_Records shown_.
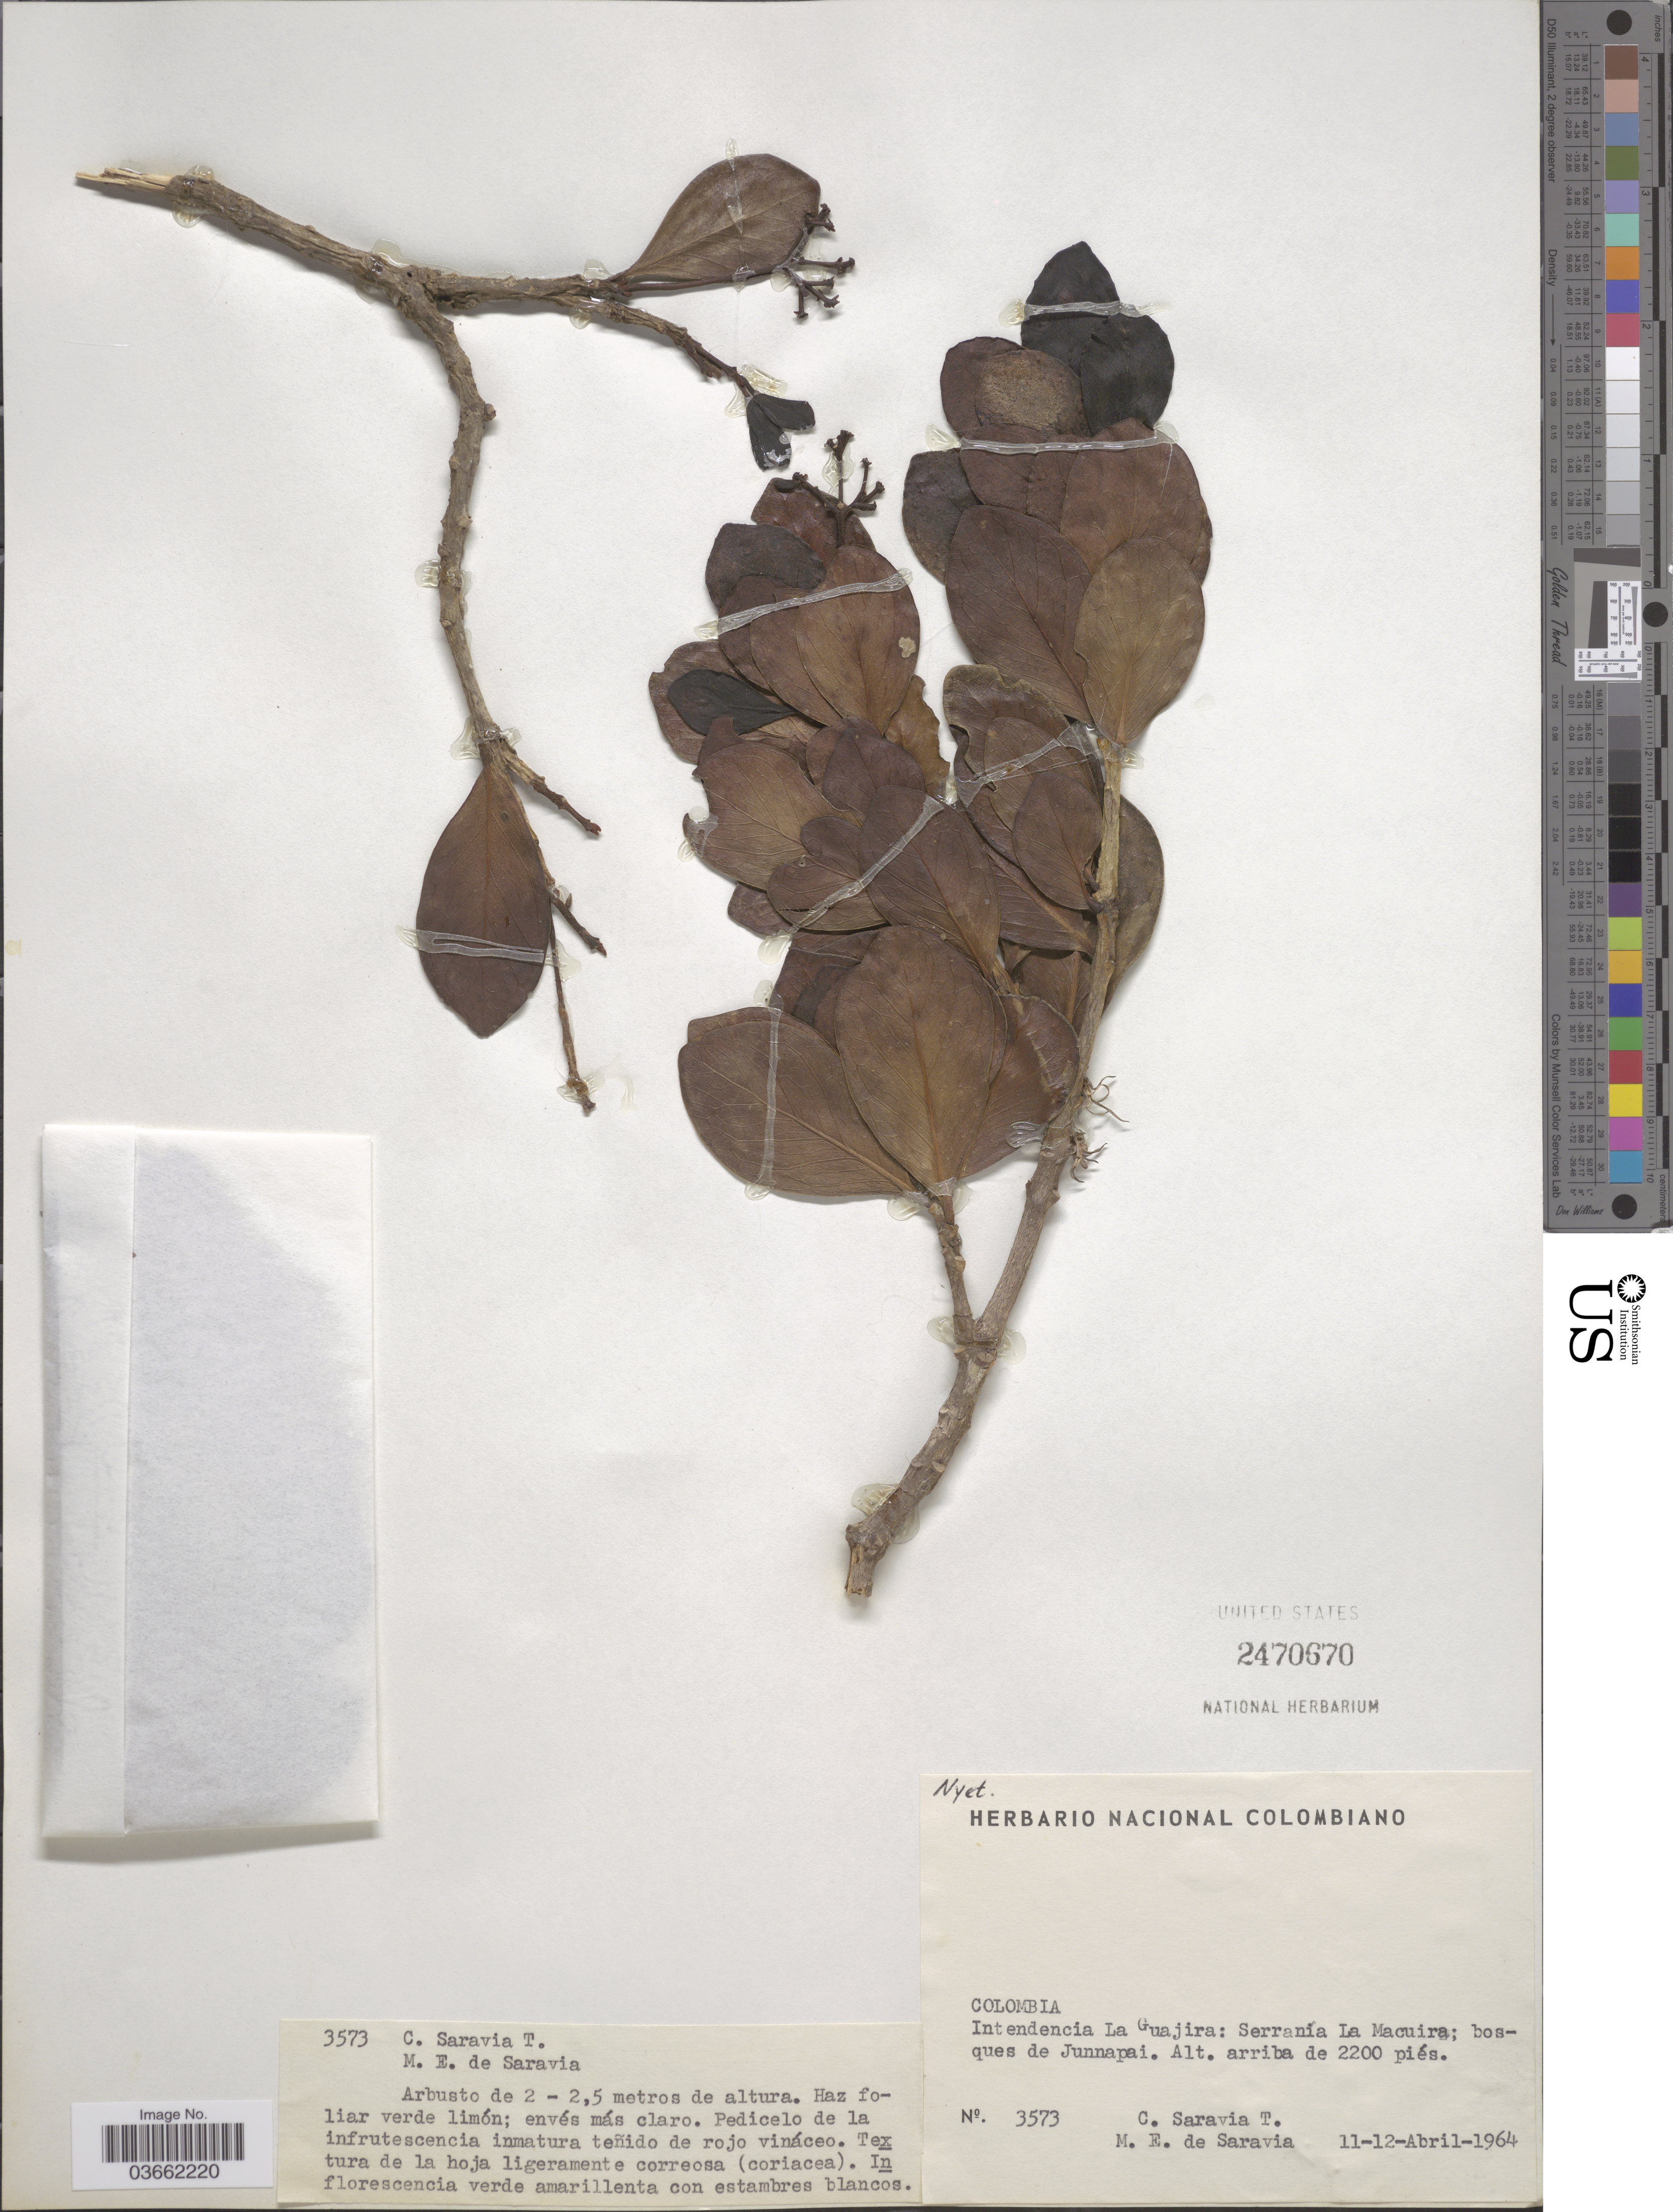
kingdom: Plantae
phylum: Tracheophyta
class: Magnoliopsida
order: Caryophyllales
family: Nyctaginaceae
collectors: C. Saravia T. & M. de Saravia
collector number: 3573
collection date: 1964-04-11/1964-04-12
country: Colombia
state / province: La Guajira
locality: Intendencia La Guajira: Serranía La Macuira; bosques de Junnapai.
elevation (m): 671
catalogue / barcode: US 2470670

_Set exercise_.
Put the lines from the one containing "collection date: 1964-04-11/1964-04-12" through the last line above, both included, into a Markdown table with columns Row and Entry, numbering each line and leaving out any blank lines.

_Written answer_.
| Row | Entry |
|---|---|
| 1 | collection date: 1964-04-11/1964-04-12 |
| 2 | country: Colombia |
| 3 | state / province: La Guajira |
| 4 | locality: Intendencia La Guajira: Serranía La Macuira; bosques de Junnapai. |
| 5 | elevation (m): 671 |
| 6 | catalogue / barcode: US 2470670 |